EXERCISE PASSAGE:
::::::

אבל אני מבטיח לך שאפילו בהסתרה שבתוך ההסתרה, בוודאי גם שם
נמצא ה’ יתברך.
כי אני יודע שכשאבא נותן מכות זה רק מאהבה.
אמשיך לאהוב אותך בכל לבבי, בכל נפשי ובכל מאודי.
ללכת בדרך התורה והמצוות, להגביר פעלים במעשי החסד והרחמים, כפי שחינכו אותי הורי היקרים ז”ל. הנאהבים והנעימים שבחייהם ובמותם לא נפרדו.
שמע ישראל ה’ אלוקינו ה’ אחד

 

 

 

 

 

 

In October, Meshi-Zahav rang alarm bells about conduct in ultra-Orthodox communities in an impassioned Times of Israel interview. He said that the authority structure within the community meant any warnings or portrayal of the seriousness of the disease would fall on deaf ears so long as top rabbis stayed silent. Because of those rabbis’ disdain for COVID-19 rules, his cautious voice didn’t stand a chance when his mother decided to hold a family Hanukkah party, he said.

“I work with death every day,” said Meshi-Zahav, whose volunteer organization works to remove the bodies of COVID-19 victims and others to be prepared for burial. “But nothing prepares you for the sense of loss when it’s your own family.”

Yehuda Meshi-Zahav with his mother Sarah, in an undated photo. (Courtesy: Mendy Hachtman)

“She was a healthy 80-year-old, with no medical history, and the virus took her. In the morning, I said Shema with her, and later in the day, she died,” he told The Times of Israel earlier this week, regarding his mother.

Ultra-Orthodox communities have suffered disproportionately from the coronavirus, with infection rates in many ultra-Orthodox areas several times that of non-Haredi areas.

As of Tuesday, some 22.1 percent of daily tests from Haredi areas were coming back positive, compared to 9.2% in the general population, according to Roni Numa, head of the ultra-Orthodox desk at Israel’s coronavirus taskforce.

High infection rates are partly due to large family size and environmental factors, but experts also blame rule-breaking in large pockets of the community, often supported by rabbis and other community leaders.

Numa told Hebrew-language media that even in the current lockdown, some 15% of Haredi educational institutions were operating, and said that some 12,000 ultra-Orthodox students had contracted the coronavirus in the last month.

Adherence to the rules often varies from community to community and sect to sect. Many Haredi rabbis and political leaders have shut schools, called for health guidelines to be kept, and tried to encourage vaccination.

But in the Jerusalem neighborhood of Mea Shearim, where Meshi-Zahav’s parents lived, as well as many other areas, the tone is set by rabbis who take a different stance, he said.

::::::

MATERIAL SHOWN:
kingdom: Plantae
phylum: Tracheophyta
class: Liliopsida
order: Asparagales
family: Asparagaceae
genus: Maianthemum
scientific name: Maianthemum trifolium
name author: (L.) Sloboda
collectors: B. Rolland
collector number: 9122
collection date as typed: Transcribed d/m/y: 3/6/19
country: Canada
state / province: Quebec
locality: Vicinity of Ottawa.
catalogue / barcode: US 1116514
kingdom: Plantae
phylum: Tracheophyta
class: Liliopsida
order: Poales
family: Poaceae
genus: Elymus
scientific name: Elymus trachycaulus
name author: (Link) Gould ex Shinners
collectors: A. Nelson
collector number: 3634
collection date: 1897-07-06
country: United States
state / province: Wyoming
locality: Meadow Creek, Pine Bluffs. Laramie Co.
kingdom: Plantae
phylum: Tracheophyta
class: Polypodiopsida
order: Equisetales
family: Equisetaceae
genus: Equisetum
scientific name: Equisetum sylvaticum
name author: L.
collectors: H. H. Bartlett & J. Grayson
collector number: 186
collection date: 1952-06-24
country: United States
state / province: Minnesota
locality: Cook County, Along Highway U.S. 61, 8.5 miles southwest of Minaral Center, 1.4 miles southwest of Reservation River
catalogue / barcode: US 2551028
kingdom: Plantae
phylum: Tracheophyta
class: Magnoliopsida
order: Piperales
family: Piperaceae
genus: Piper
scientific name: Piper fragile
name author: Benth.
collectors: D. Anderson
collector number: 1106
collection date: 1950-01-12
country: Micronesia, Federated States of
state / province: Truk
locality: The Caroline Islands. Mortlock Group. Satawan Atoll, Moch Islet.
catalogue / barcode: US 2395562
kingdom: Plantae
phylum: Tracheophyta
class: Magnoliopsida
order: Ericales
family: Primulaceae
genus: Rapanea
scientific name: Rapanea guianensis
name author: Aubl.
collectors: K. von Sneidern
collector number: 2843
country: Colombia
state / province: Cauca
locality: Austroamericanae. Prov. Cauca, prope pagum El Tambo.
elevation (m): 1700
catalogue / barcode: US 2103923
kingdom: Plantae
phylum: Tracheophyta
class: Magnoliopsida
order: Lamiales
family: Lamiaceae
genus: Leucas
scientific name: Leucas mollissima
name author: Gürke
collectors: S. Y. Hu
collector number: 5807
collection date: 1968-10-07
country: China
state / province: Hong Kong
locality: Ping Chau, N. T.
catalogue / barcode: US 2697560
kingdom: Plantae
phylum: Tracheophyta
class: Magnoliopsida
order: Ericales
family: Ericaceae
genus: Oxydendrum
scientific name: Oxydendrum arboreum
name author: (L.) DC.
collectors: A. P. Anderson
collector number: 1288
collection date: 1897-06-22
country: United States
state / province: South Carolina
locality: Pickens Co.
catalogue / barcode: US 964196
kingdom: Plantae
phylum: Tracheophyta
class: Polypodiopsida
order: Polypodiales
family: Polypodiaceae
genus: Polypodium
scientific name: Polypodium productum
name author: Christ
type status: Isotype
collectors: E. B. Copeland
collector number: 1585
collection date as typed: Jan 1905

::::::

EXPLORE THE MATERIAL:
1. List every person named in the Meshi-Zahav article.
2. In the Meshi-Zahav article, what share of daily tests from Haredi areas was coming back positive as of Tuesday?
3. Transcribe the part of the Meshi-Zahav article starting at "In October, Meshi-Zahav" and ending at "(Courtesy: Mendy Hachtman)".

SOLVED TASKS:
1. Yehuda Meshi-Zahav, Sarah, Mendy Hachtman, Roni Numa

2. Some 22.1 percent.

3.
In October, Meshi-Zahav rang alarm bells about conduct in ultra-Orthodox communities in an impassioned Times of Israel interview. He said that the authority structure within the community meant any warnings or portrayal of the seriousness of the disease would fall on deaf ears so long as top rabbis stayed silent. Because of those rabbis’ disdain for COVID-19 rules, his cautious voice didn’t stand a chance when his mother decided to hold a family Hanukkah party, he said.

“I work with death every day,” said Meshi-Zahav, whose volunteer organization works to remove the bodies of COVID-19 victims and others to be prepared for burial. “But nothing prepares you for the sense of loss when it’s your own family.”

Yehuda Meshi-Zahav with his mother Sarah, in an undated photo. (Courtesy: Mendy Hachtman)